Dataset entries: Begin

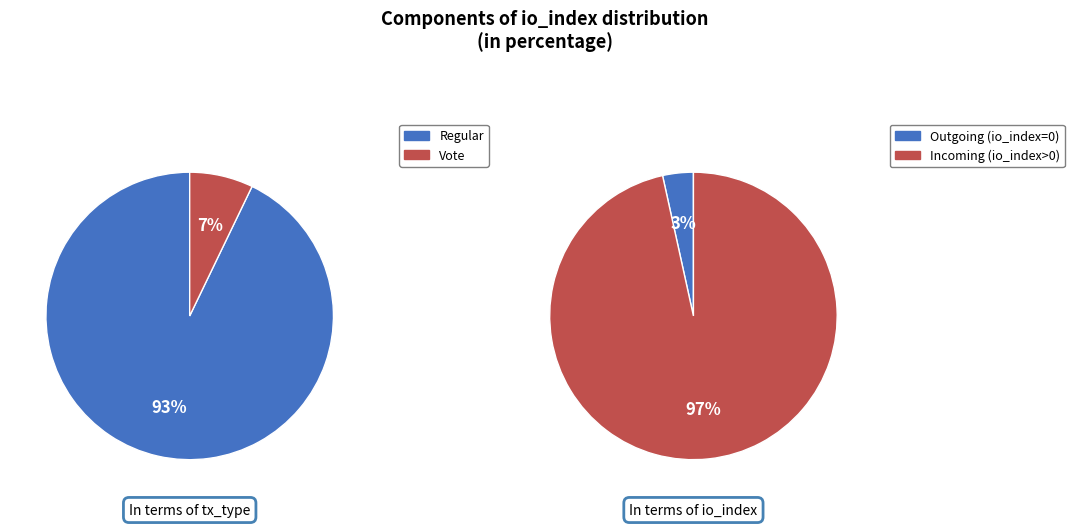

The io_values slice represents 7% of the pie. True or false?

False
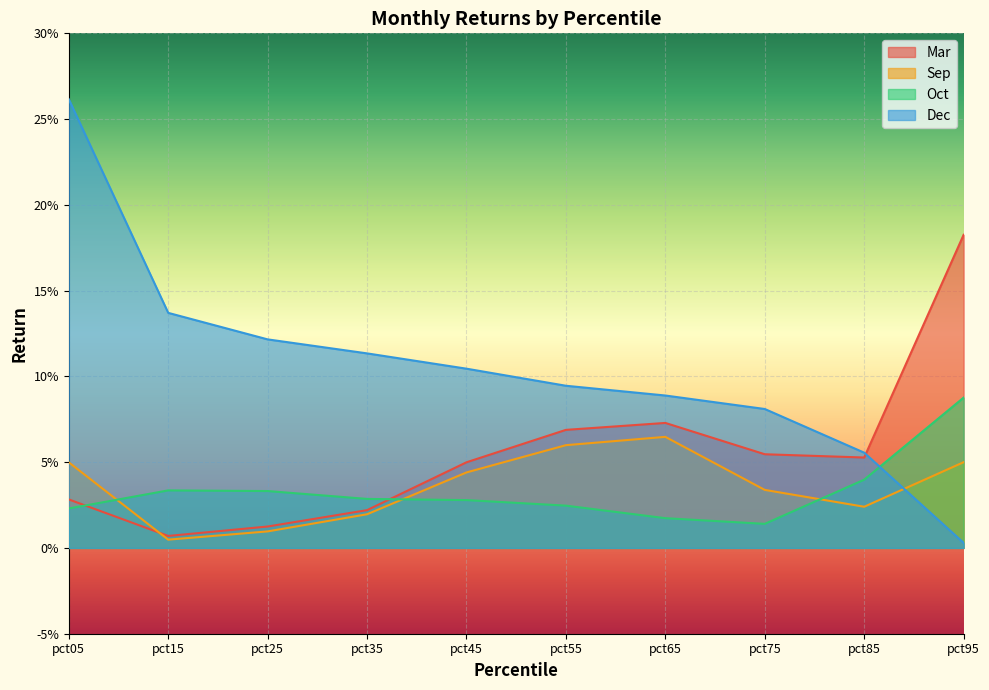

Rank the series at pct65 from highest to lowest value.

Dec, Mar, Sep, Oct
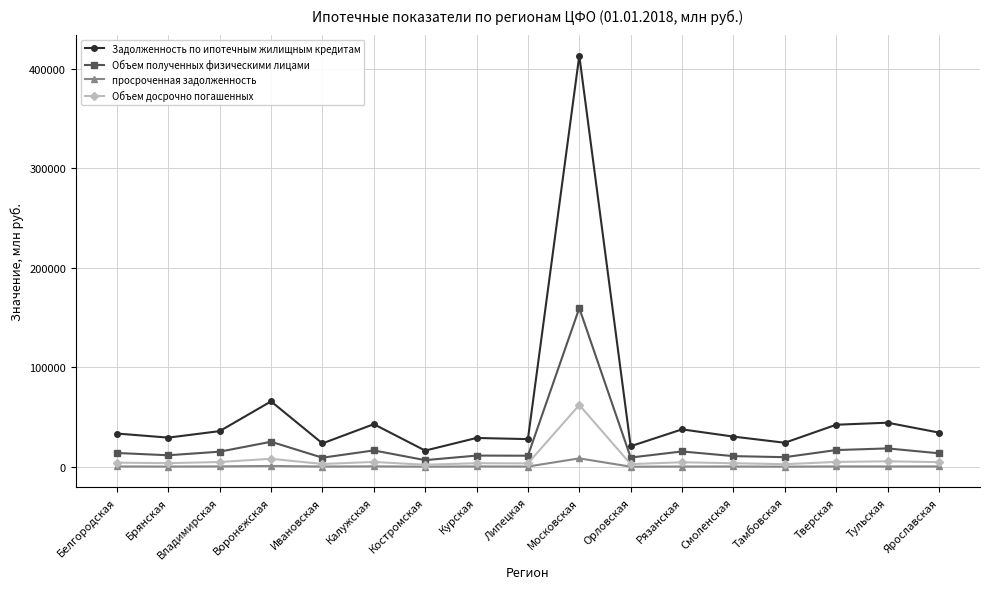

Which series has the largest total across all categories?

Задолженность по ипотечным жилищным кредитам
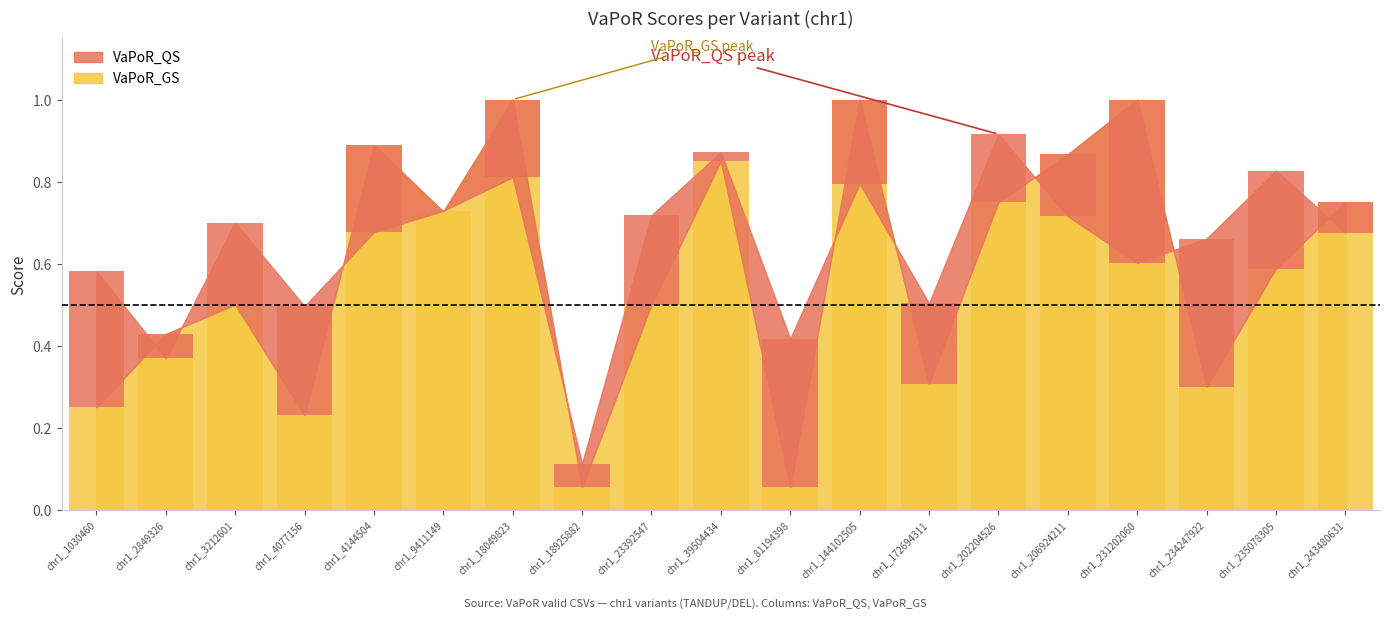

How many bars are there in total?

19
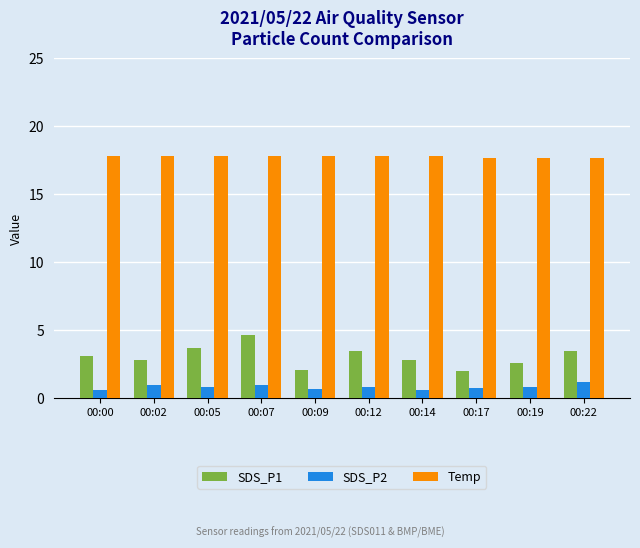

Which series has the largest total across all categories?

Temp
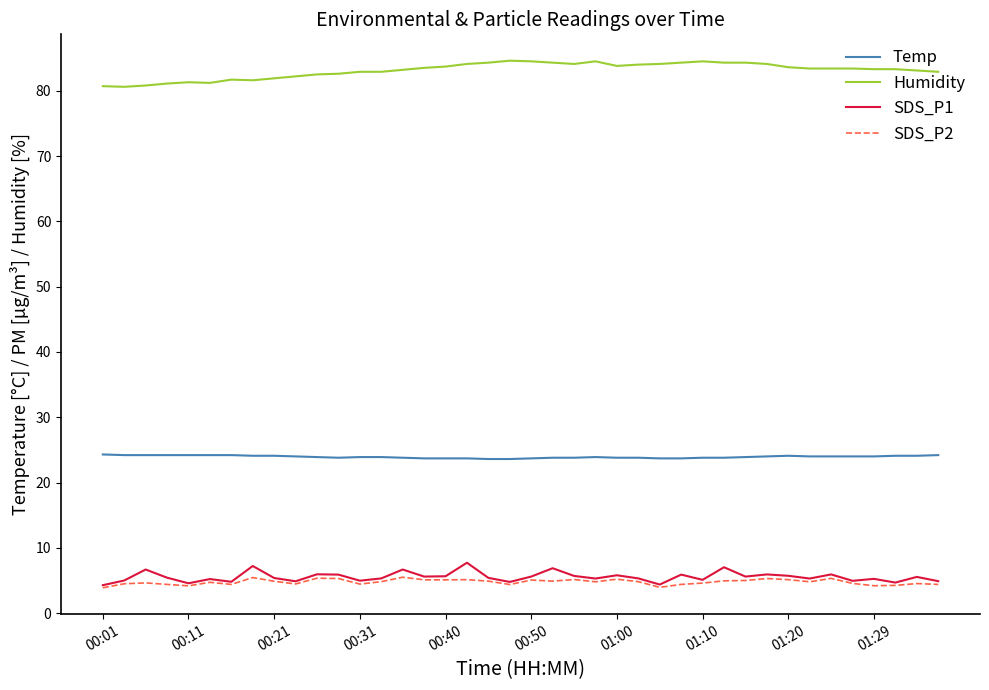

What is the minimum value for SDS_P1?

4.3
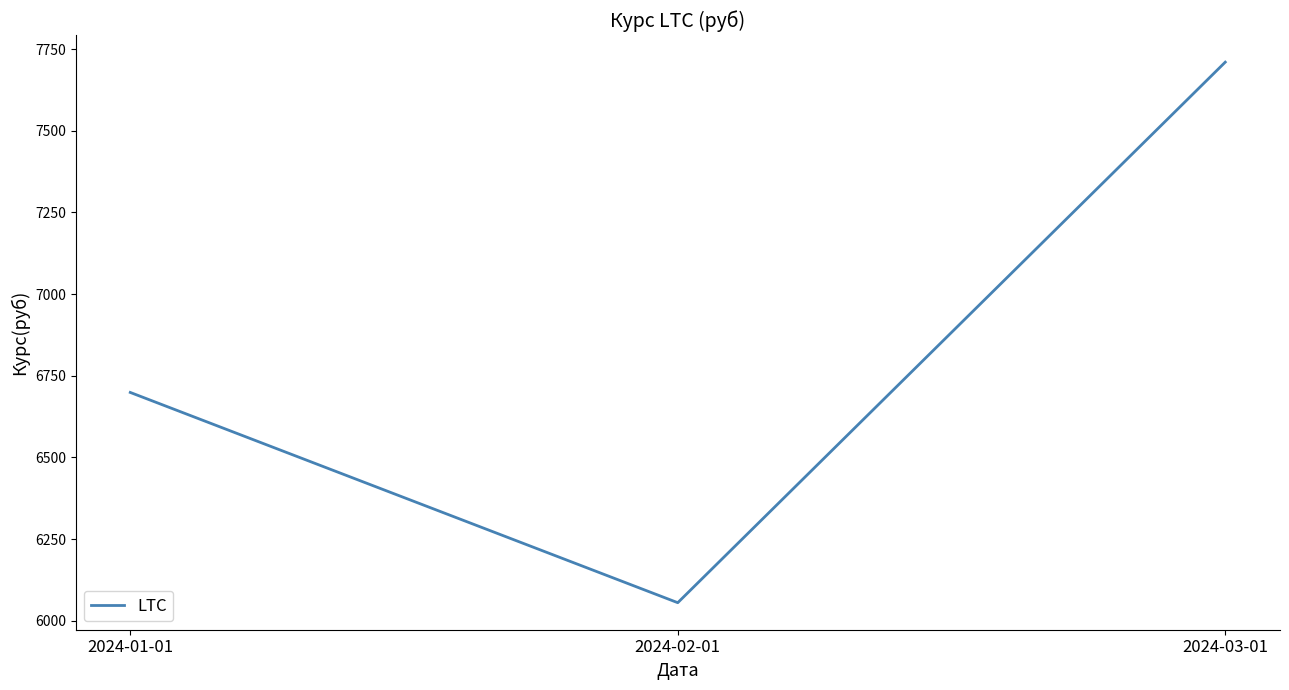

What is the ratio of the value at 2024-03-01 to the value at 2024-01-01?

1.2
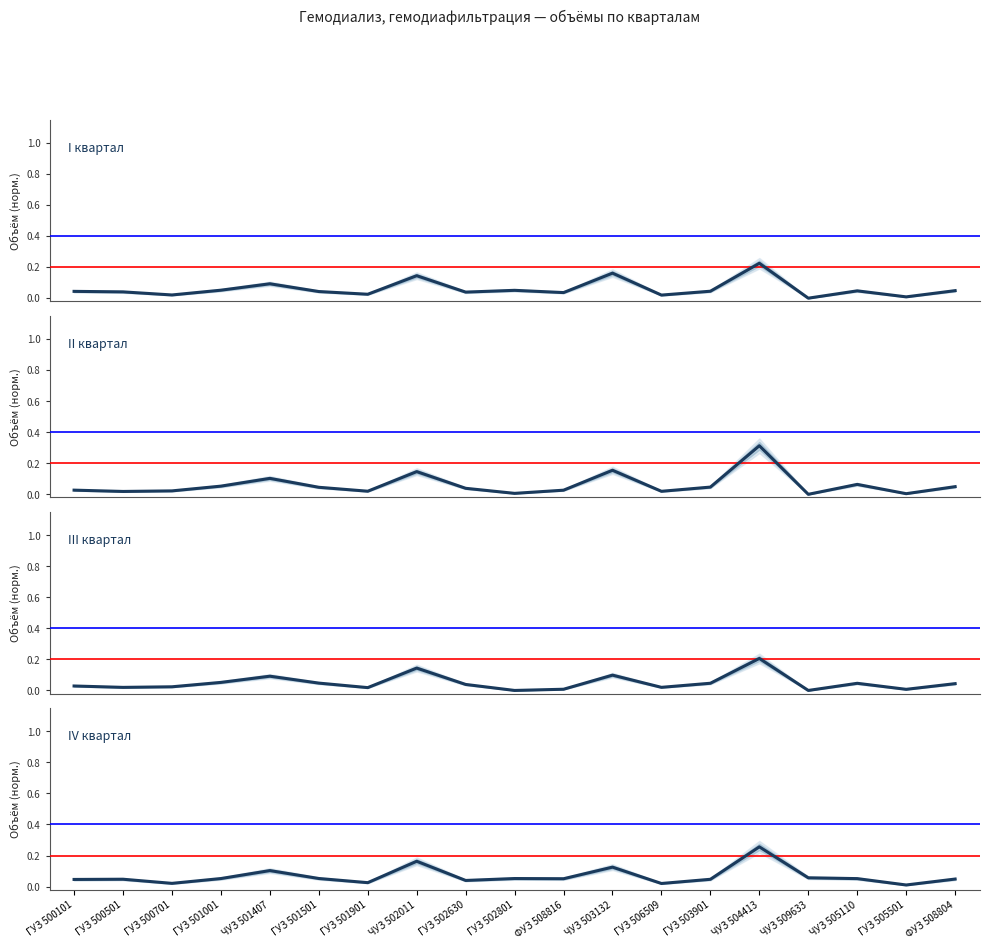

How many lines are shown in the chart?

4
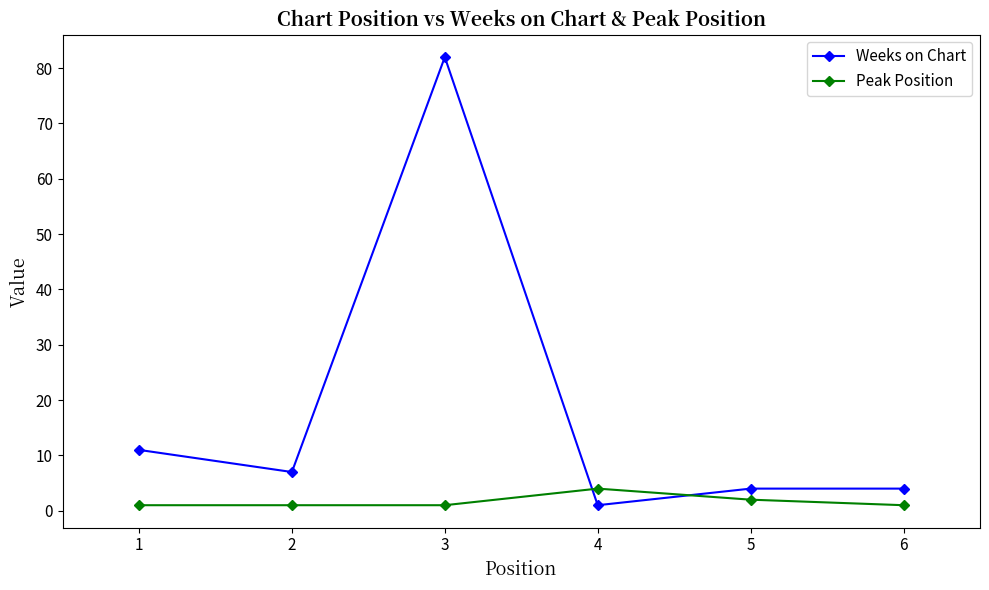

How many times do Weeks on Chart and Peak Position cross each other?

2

Dataset entries: End

Try it: Copy the listing above word for word, from the first line to the last, but leave out the pictures.

Task answer:
The io_values slice represents 7% of the pie. True or false?

False

Rank the series at pct65 from highest to lowest value.

Dec, Mar, Sep, Oct

Which series has the largest total across all categories?

Задолженность по ипотечным жилищным кредитам

How many bars are there in total?

19

Which series has the largest total across all categories?

Temp

What is the minimum value for SDS_P1?

4.3

What is the ratio of the value at 2024-03-01 to the value at 2024-01-01?

1.2

How many lines are shown in the chart?

4

How many times do Weeks on Chart and Peak Position cross each other?

2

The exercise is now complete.